## Directive:
Arrange the data lines between the line holding "phylum: Chordata" and the line holding "common name: Ruddy turnstone", inclusive, as a Markdown table. Put a row number in a column named No. and the line itself in a column named Line, leaving out any blank lines.
START
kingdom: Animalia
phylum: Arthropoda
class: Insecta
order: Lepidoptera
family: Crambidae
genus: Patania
END
START
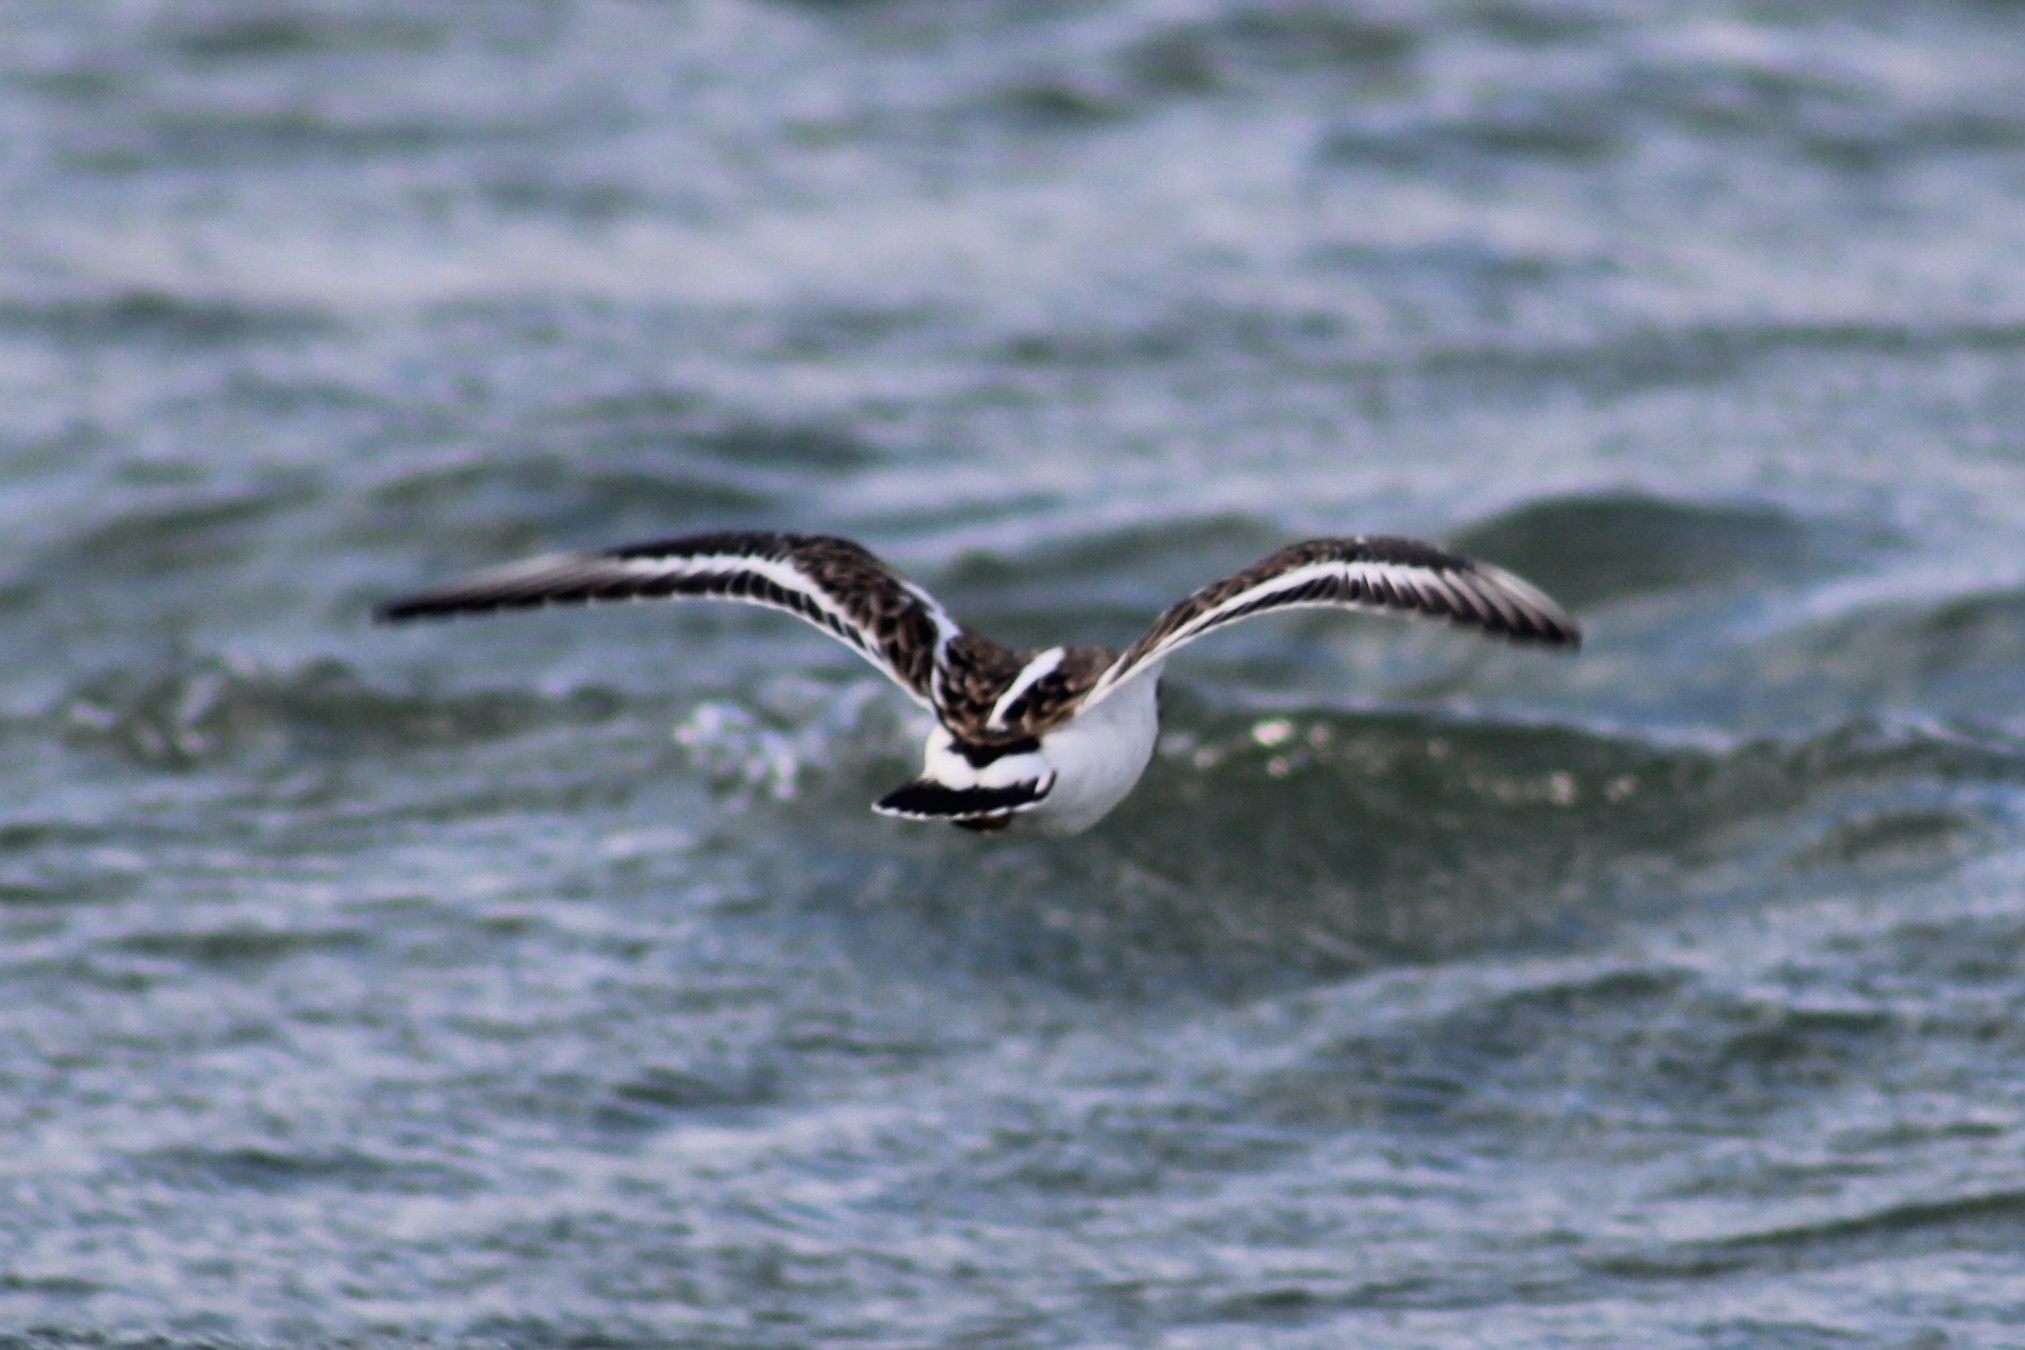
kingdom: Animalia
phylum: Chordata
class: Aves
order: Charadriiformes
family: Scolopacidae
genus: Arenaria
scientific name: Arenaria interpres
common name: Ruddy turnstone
END
## Correct answer:
| No. | Line |
|---|---|
| 1 | phylum: Chordata |
| 2 | class: Aves |
| 3 | order: Charadriiformes |
| 4 | family: Scolopacidae |
| 5 | genus: Arenaria |
| 6 | scientific name: Arenaria interpres |
| 7 | common name: Ruddy turnstone |